(Source data)
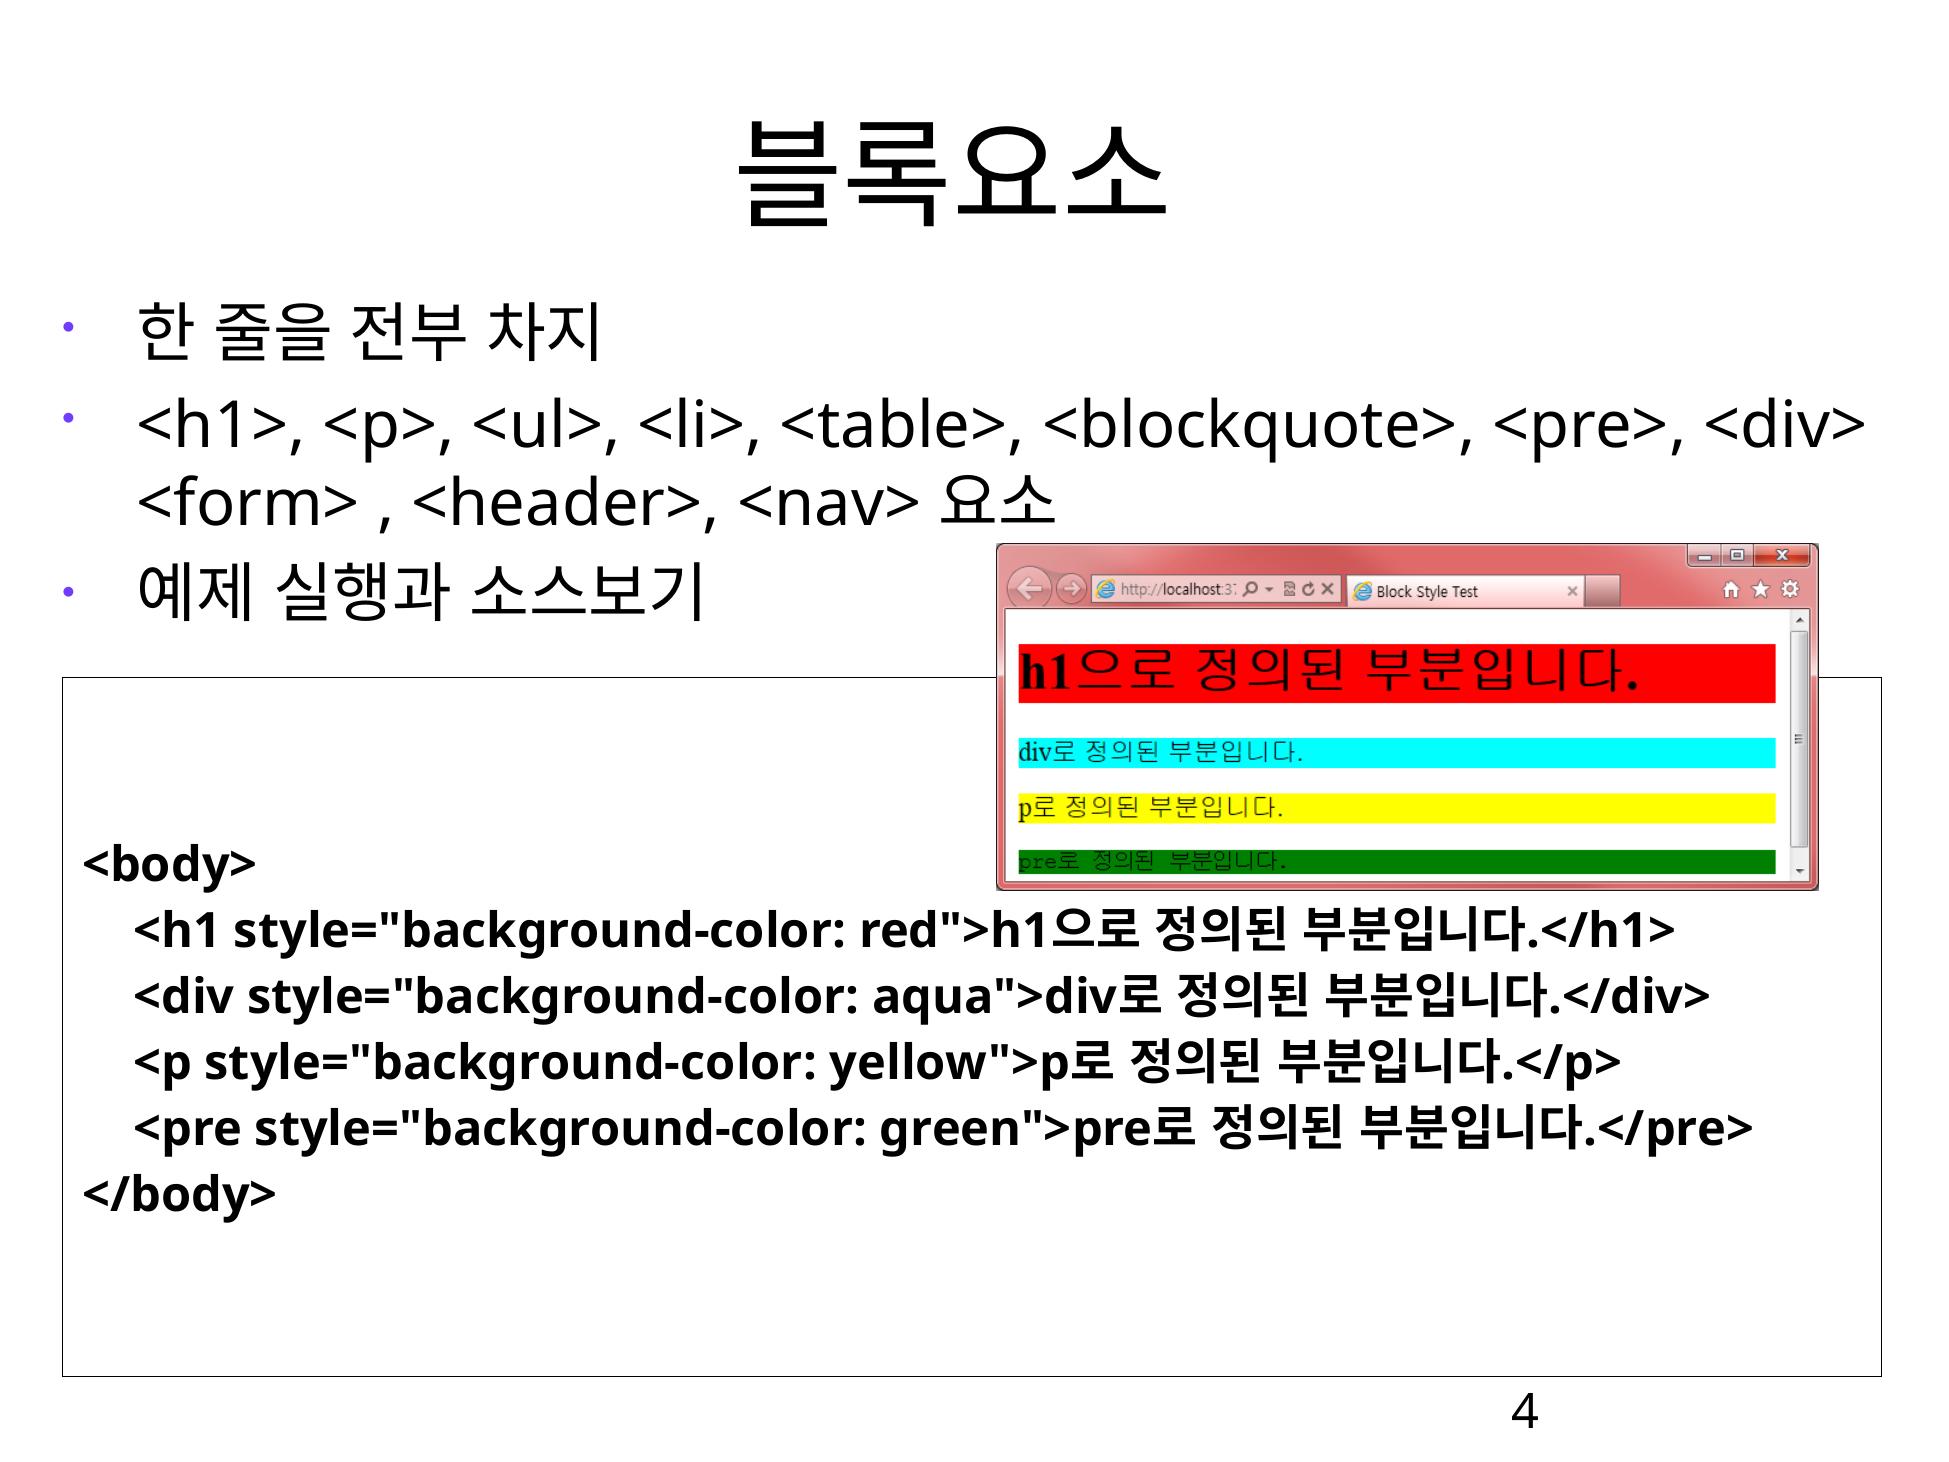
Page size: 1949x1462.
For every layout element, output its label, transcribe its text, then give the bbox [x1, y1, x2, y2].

title 블록요소 [156, 92, 1749, 255]
list 한 줄을 전부 차지 <h1>, <p>, <ul>, <li>, <table>, <blockquote>, <pre>, <div> <form> , <header>, <nav> 요소 예제 실행과 소스보기 [48, 284, 1897, 1343]
slide_number <숫자> [1496, 1372, 1899, 1462]
picture [996, 543, 1819, 891]
text_box <body> <h1 style="background-color: red">h1으로 정의된 부분입니다.</h1> <div style="background-color: aqua">div로 정의된 부분입니다.</div> <p style="background-color: yellow">p로 정의된 부분입니다.</p> <pre style="background-color: green">pre로 정의된 부분입니다.</pre> </body> [62, 677, 1882, 1377]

(GOAL): Copy the entry above verbatim, leaving the picture out of your answer.

(FINAL RESULT):
Page size: 1949x1462.
For every layout element, output its label, transcribe its text, then give the bbox [x1, y1, x2, y2].

title 블록요소 [156, 92, 1749, 255]
list 한 줄을 전부 차지 <h1>, <p>, <ul>, <li>, <table>, <blockquote>, <pre>, <div> <form> , <header>, <nav> 요소 예제 실행과 소스보기 [48, 284, 1897, 1343]
slide_number <숫자> [1496, 1372, 1899, 1462]
picture [996, 543, 1819, 891]
text_box <body> <h1 style="background-color: red">h1으로 정의된 부분입니다.</h1> <div style="background-color: aqua">div로 정의된 부분입니다.</div> <p style="background-color: yellow">p로 정의된 부분입니다.</p> <pre style="background-color: green">pre로 정의된 부분입니다.</pre> </body> [62, 677, 1882, 1377]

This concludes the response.